- Written tasks:
a. State whether each of the following statements agrees with the essay on anarchists and conspiracy theories, answering yes or no and quoting the deciding words of the essay exactly: (i) the essay holds that the people in place have evil intent; (ii) the essay claims that the same end results would follow even if every politician were a benevolent angel; (iii) the essay says that statists believe politics and economics are driven by individuals.
b. Quote the lines of the records starting at the line that contains "Find all instances of **esophagus**." and continuing through the end of the records, with both ends included. Leave the pictures out of your answer.

- Document excerpt:
“Anarchists are conspiracy theorists!”

When we Anarchists look at the current system of things, we look at everything with a very negative outlook. And for good reasons: the whole political and economic system is rotten far beyond repair. Furthermore, we believe that political and economic agents are acting in concert against the interests of the people.

This is where we run into problems. Some people accuse Anarchists of believing in conspiracy theories. When Chomsky says mainstream media pushes ruling class interests above all else and suppresses all facts inconvenient to the State, people accuse him of being a conspiracy theorist. When we say that the State’s actions aim not to help the downtrodden but to exploit and hurt them, we get accused of being conspiracy theorists. Surely, if all these things are true, then the people in question have evil intent. But everyone knows that if we could just get the right people in office, everything would turn out all right!

In fact, we do not believe that “if we could just get the right people in office, everything would turn out all right.” And we do not believe that the people in place have evil intent. In fact, their intent is completely irrelevant. Even if every single politician, corporate executive, bureaucrat, policeman, soldier and technocrat was a fair-minded, benevolent angel, we’d still get the exact same end results.

The error that statists commit is that they believe that politics and economics are driven by individuals. But that only applies when people take responsibility for their actions. When people don’t question their own actions, and follow the system blithely (and why should they not, when they’ve been thoroughly indoctrinated to believe in it?), then they become nothing more than puppets for that system. In that case, we can say that politics and economics are driven by the properties of their systems.

- Task data:
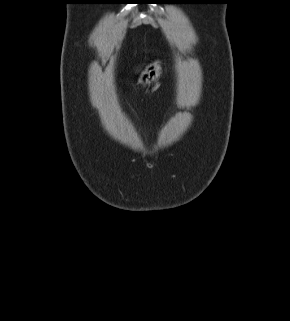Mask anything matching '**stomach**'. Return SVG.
Here are the masks:
<instances>
[{
    "label": "stomach",
    "mask_w": 290,
    "mask_h": 321,
    "mask_svg": "<svg viewBox=\"0 0 290 321\" xmlns=\"http://www.w3.org/2000/svg\"><path fill=\"white\" fill-rule=\"evenodd\" d=\"M162 68L159 61L149 64L140 74L138 83L142 85L150 84L155 81L161 74Z\"/></svg>",
    "instance_id": "0dacf381"
}]
</instances>
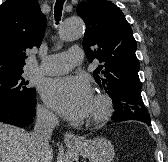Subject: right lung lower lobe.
<instances>
[{"mask_svg": "<svg viewBox=\"0 0 168 162\" xmlns=\"http://www.w3.org/2000/svg\"><path fill=\"white\" fill-rule=\"evenodd\" d=\"M36 100L23 104L10 100H0V122L24 127L32 123Z\"/></svg>", "mask_w": 168, "mask_h": 162, "instance_id": "98d812e1", "label": "right lung lower lobe"}]
</instances>
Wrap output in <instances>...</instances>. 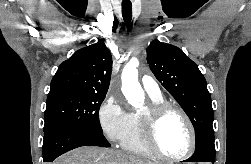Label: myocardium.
Returning a JSON list of instances; mask_svg holds the SVG:
<instances>
[{"label":"myocardium","mask_w":251,"mask_h":164,"mask_svg":"<svg viewBox=\"0 0 251 164\" xmlns=\"http://www.w3.org/2000/svg\"><path fill=\"white\" fill-rule=\"evenodd\" d=\"M171 111L178 113L184 119L190 133V147L184 155L179 157H172L165 154L160 148L157 139L160 122L164 116ZM140 119L145 144L156 157L166 161L179 162L188 159L195 152L197 145L195 127L188 114L181 107L167 102L153 103L142 115H140Z\"/></svg>","instance_id":"myocardium-1"}]
</instances>
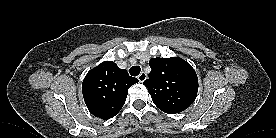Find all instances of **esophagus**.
<instances>
[{
    "label": "esophagus",
    "instance_id": "1",
    "mask_svg": "<svg viewBox=\"0 0 276 138\" xmlns=\"http://www.w3.org/2000/svg\"><path fill=\"white\" fill-rule=\"evenodd\" d=\"M146 78H147V75H146V73L145 72H141L139 75H138V80H139V82H144L145 80H146Z\"/></svg>",
    "mask_w": 276,
    "mask_h": 138
}]
</instances>
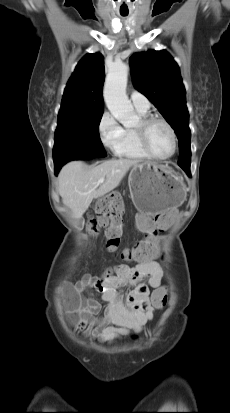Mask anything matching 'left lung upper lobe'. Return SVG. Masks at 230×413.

- Solution set:
a.
(i) No: "And we do not believe that the people in place have evil intent."
(ii) Yes: "Even if every single politician, corporate executive, bureaucrat, policeman, soldier and technocrat was a fair-minded, benevolent angel, we’d still get the exact same end results."
(iii) Yes: "The error that statists commit is that they believe that politics and economics are driven by individuals."

b.
Find all instances of **esophagus**.
<instances>
[{
    "label": "esophagus",
    "instance_id": "1",
    "mask_svg": "<svg viewBox=\"0 0 276 138\" xmlns=\"http://www.w3.org/2000/svg\"><path fill=\"white\" fill-rule=\"evenodd\" d=\"M146 78H147V75H146V73L145 72H141L139 75H138V80H139V82H144L145 80H146Z\"/></svg>",
    "mask_w": 276,
    "mask_h": 138
}]
</instances>
Mask anything matching 'left lung upper lobe'. Return SVG. Masks at 230×413.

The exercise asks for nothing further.